Bedford was part of the Western Reserve. Moses Cleveland surveyed the original township for the Connecticut Land Company in1797. By 1837, most of the 475 residents were clustered toward the center around Lot 46. This area petitioned the state to be self-governing and was known as the Village of Bedford.
Bedford had an abundance of good fortune. Located along the edge of the Appalachian range, it had an abundance of hardwood for manufacturing. Chair manufacturing became an early industry in Bedford. Bedford also had waterpower. One of the largest of these was the Great Falls of Tinker’s Creek. Many mill sites lined Tinkers Creek, which runs through the township.
An abundance of raw material for manufacturing and waterpower for early industry were two things that helped Bedford become established. The third key was transportation. Bedford was located on the main trade route between Cleveland, a frontier town in the Western Reserve and Pittsburgh, a well-established city known as ‘the Gateway to the West’. This route was established even before roads connected the Western Reserve with the new state capital. Bedford was a stagecoach stop along this route. The route is still one of the busiest, known as Route 14 in Ohio and Route 51 in Pennsylvania. With the advent of the railroad industry in America, Bedford again prospered. The Cleveland & Pittsburgh Railroad roughly followed the old stage route. Towns that were fortunate to have rail transportation thrived. Today that rail route is one of the main east-west rail corridors in the country. At one point, Bedford had the country’s fastest high-speed interurban passenger rail system.

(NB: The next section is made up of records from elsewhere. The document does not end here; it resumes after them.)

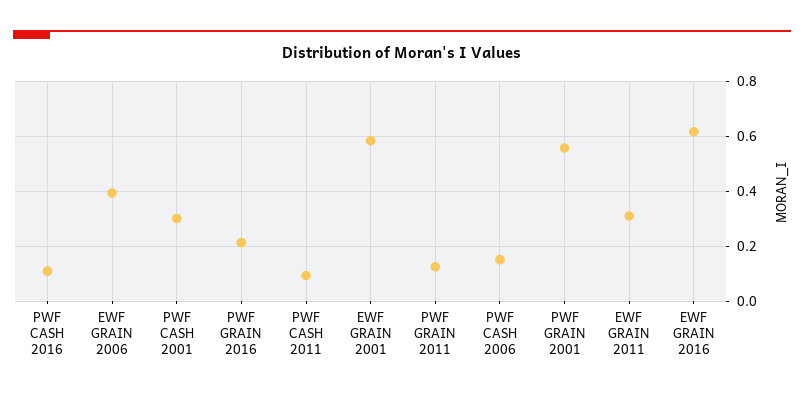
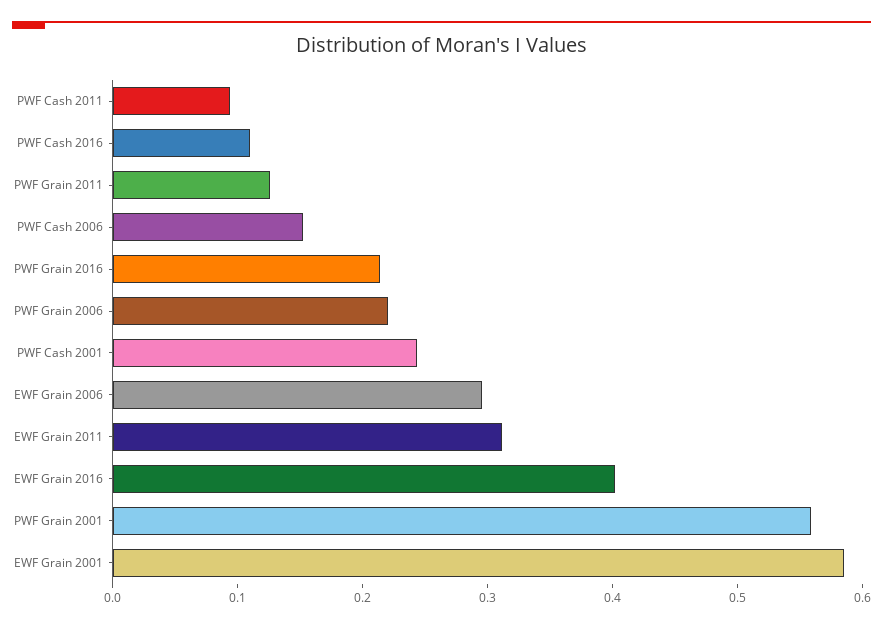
  {
    "PWF CASH 2016": 0.12,
-   "EWF GRAIN 2006": 0.4,
+   "EWF GRAIN 2006": 0.3,
-   "PWF CASH 2001": 0.3,
+   "PWF CASH 2001": 0.24,
    "PWF GRAIN 2016": 0.22,
    "PWF CASH 2011": 0.1,
    "EWF GRAIN 2001": 0.58,
    "PWF GRAIN 2011": 0.12,
    "PWF CASH 2006": 0.16,
    "PWF GRAIN 2001": 0.56,
    "EWF GRAIN 2011": 0.32,
-   "EWF GRAIN 2016": 0.625
+   "EWF GRAIN 2016": 0.4,
+   "PWF Grain 2006": 0.22
  }

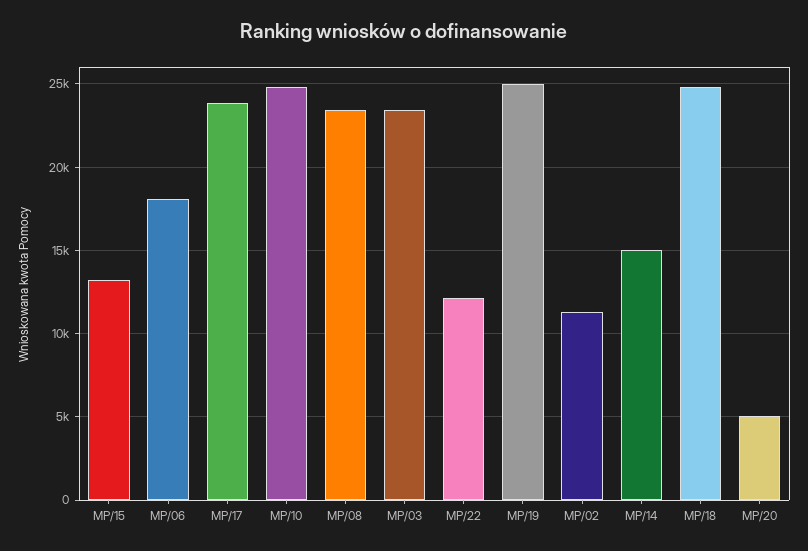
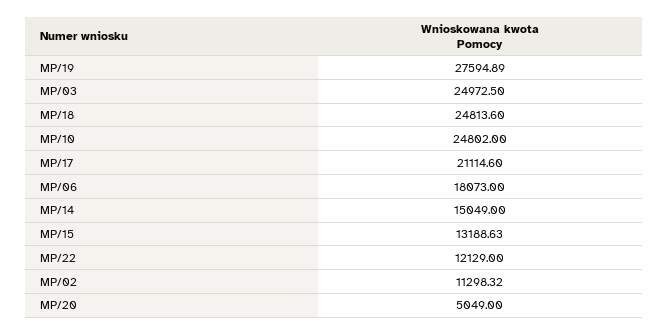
  {
    "MP/15": 13188.63,
    "MP/06": 18073,
-   "MP/17": 24000,
+   "MP/17": 21114.6,
    "MP/10": 24802,
-   "MP/08": 23500,
-   "MP/03": 23500,
+   "MP/03": 24972.5,
    "MP/22": 12129,
-   "MP/19": 25000,
+   "MP/19": 27594.89,
    "MP/02": 11298.32,
    "MP/14": 15049,
    "MP/18": 24813.6,
    "MP/20": 5049
  }

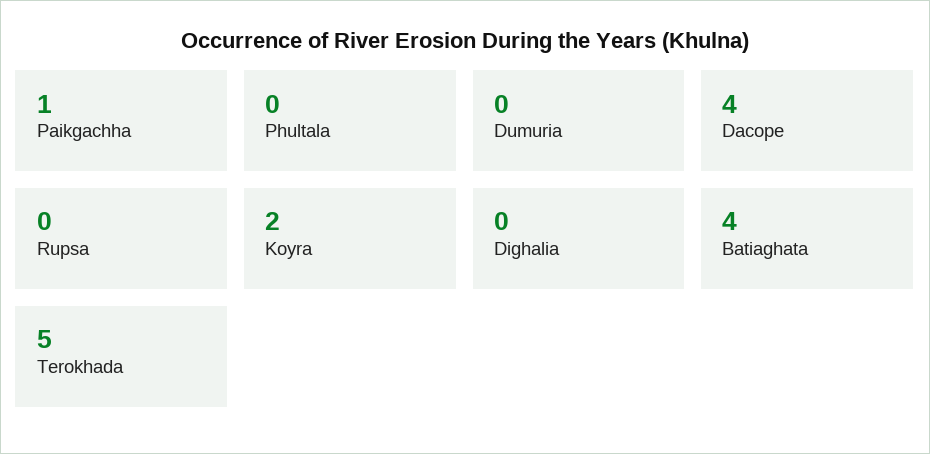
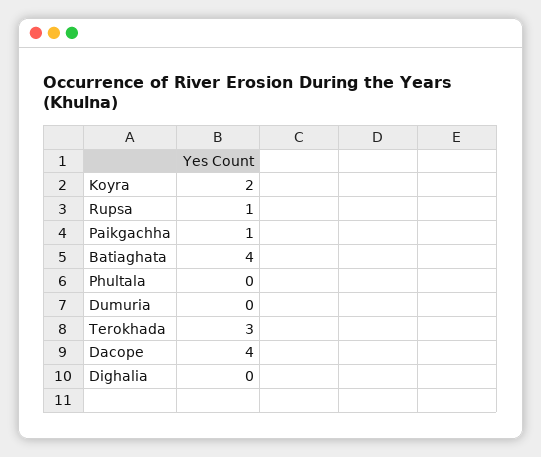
  {
    "Paikgachha": 1,
    "Phultala": 0,
    "Dumuria": 0,
    "Dacope": 4,
-   "Rupsa": 0,
+   "Rupsa": 1,
    "Koyra": 2,
    "Dighalia": 0,
    "Batiaghata": 4,
-   "Terokhada": 5
+   "Terokhada": 3
  }

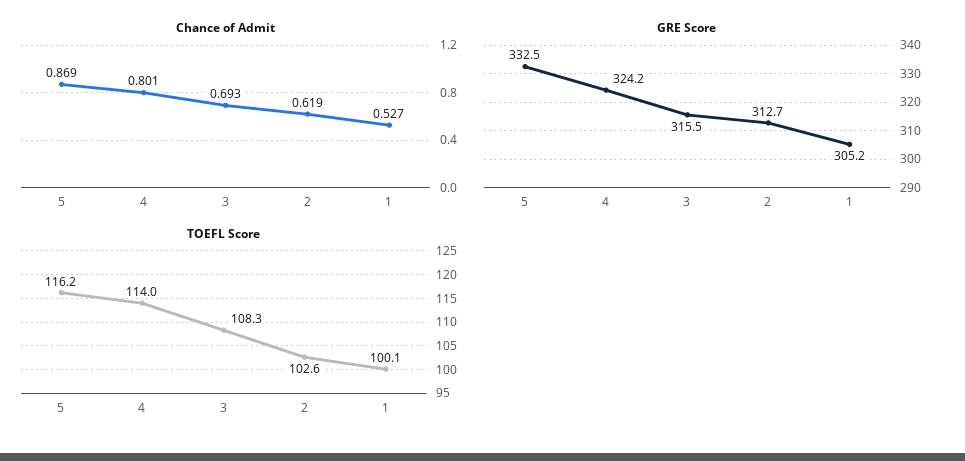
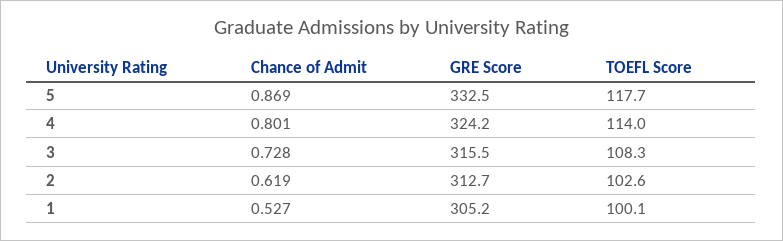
  {
    "Chance of Admit": {
      "5": 0.869,
      "4": 0.801,
-     "3": 0.693,
+     "3": 0.728,
      "2": 0.619,
      "1": 0.527
    },
    "GRE Score": {
      "5": 332.5,
      "4": 324.2,
      "3": 315.5,
      "2": 312.7,
      "1": 305.2
    },
    "TOEFL Score": {
-     "5": 116.2,
+     "5": 117.7,
      "4": 114,
      "3": 108.3,
      "2": 102.6,
      "1": 100.1
    }
  }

Early industries included the McMyler Interstate Company that made the largest crane in the world- the Navy League Island crane in Philadelphia. It also made the equipment that built the Panama Canal. The Walker China Company manufactured institutional china for restaurants, schools, hospitals and the military. Ben Venue Laboratories was a pioneer in freeze-drying parenterals drugs. Today it is part of Boehringer-Ingelheim Pharmaceuticals where it is the largest contract freeze dryer in the world. Taylor Chair Company, the oldest operating business in the state, has called Bedford home since 1813.
Famous Bedfordites include Archibald Willard, painter of the famous painting the Spirit of ’76. Dr. Theodatus Garlick, a multifaceted individual who developed the science of artificial fish propagation, a technique is still used by the fish farming industry today. Baseball Hall of Fame great, Elmer Flick was born and lived in Bedford. Mary Cowan, nationally known criminologist was a life-long Bedford resident. This is just a few of many notable Bedford citizens who have contributed to the welfare of America.
Bedford is a community of many churches. The earliest settlers brought their strong Protestant ethics to the new land. It was a major route along the Underground Railroad and Bedford men served in the Civil War in record number.
Bedford is blessed with natural beauty. A 1910 document called it ‘Beautiful Busy Bedford’. One fifth of its land mass is protected by the county park system that preserves its pristine beauty. It is located next to the Cuyahoga Valley National Park. It is a community of beautiful homes of every size and many historic buildings. Bedford has five structures listed on the National Register of Historic Places. It also recently listed its business district on the National Register of Historic Places.